Another tooth……

We were just wrestling…..I loved to, and still love to wrestle with my Lovers.    I playfully bit him on the arm…..all he did was flex his muscle, all he did was make a fist.  I let go!

Three days I had a horrific tooth ache.  The whole front of my upper jaw ached. We didn’t have much money in those days, we never did.  But the pain was too much to bare any longer.   Ed said, “I am taking you to the dentist tomorrow, no matter what.”   There was a walk in dental clinic at the Maine Mall, and when he got home from work we went.   The xrays showed, that I had an abscess behind my left front tooth.   What?  How did that happen…..oh, it was the night we were wrestling…..My beloved ex husband, Bubba, passed over 13 years ago….so telling this tale has made me very nostalgic.

To “save” the tooth, we had to kill the tooth.  Root canal.  So a root canal was done at great expense, and over the years I had many problems with that tooth.  It was discolored, and breaking in small pieces. Finally, using the money from my father’s life insurance I invested two thousand dollars on a cap for that tooth.That was five years ago.  Within two years that cap fell of and was lost.   I had just left my former partner, and was homeless at the time, I was so heartbroken and emotionally so fragile, that the lost tooth was so hard on me.   I, like most people am vain, and I know people are judged on their appearance, what to do, I could not afford another one!   Well, an acquaintance in Connecticut actually makes personalized fangs, so she made me a tooth.  It feel out daily but was enough to cover the pointed tooth that lived under the cap.  Finally I was able to get back to dentist, and low and behold, they made me a new one at no cost!  It was not as nice as the the last one, but it was a prayer answered.  That was three years ago.

A few weeks ago it was loose again, I made an appointment just thinking it was loose and gluing it would fix it.  But, NO!!!!  The tooth underneath was decayed, and within a couple of days it broke right off, pin and all.

So now, as I wait for oral surgery, which is not until the end of November, I have a made a wax tooth with wax for braces.  At least the whole is not exposed to air and food, and it kinda looks toothy in the dark…lol.

This has been emotionally challenging for me.  I am vain and it is unsettling to feel the gaping hole with my tongue.   I am piecing together the thousands of dollars it will take for surgery and a partial to replace that tooth and it’s mate that will also be extracted.

Meanwhile, I have been learning and growing.   I am not my looks, I am my soul.   I am not my teeth, I am my heart.

WHAT IS EXPECTED
In the account of the tooth above, what did the X-rays at the walk-in dental clinic show?

INFORMATION SHOWN
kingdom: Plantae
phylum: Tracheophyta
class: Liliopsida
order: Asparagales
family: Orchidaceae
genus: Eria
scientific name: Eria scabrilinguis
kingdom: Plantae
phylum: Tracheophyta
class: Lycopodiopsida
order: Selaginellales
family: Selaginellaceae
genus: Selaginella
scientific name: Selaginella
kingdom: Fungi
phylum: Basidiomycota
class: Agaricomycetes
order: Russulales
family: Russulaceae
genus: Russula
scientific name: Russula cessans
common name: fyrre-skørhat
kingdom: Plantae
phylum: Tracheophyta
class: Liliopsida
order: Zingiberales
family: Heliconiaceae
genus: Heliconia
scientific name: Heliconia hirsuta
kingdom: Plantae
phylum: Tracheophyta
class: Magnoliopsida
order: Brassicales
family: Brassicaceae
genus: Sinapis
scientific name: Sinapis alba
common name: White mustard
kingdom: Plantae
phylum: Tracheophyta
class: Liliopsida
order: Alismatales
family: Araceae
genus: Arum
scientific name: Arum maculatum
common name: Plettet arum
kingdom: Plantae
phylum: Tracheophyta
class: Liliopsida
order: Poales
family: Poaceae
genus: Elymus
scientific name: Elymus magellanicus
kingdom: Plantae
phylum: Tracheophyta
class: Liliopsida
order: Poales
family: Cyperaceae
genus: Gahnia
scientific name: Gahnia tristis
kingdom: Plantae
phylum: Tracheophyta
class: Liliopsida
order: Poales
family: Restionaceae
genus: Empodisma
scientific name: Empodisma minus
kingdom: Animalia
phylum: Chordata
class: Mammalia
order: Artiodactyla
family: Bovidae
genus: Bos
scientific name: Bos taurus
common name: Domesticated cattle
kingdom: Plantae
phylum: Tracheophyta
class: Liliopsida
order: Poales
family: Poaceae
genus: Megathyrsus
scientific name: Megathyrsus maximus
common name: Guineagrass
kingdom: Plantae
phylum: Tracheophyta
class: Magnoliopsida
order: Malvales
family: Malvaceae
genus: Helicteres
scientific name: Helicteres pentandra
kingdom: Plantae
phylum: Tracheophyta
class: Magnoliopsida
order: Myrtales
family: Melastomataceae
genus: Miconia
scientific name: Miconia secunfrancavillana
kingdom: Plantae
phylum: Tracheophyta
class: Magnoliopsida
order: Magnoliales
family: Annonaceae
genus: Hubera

YOUR RESPONSE
An abscess behind the left front tooth.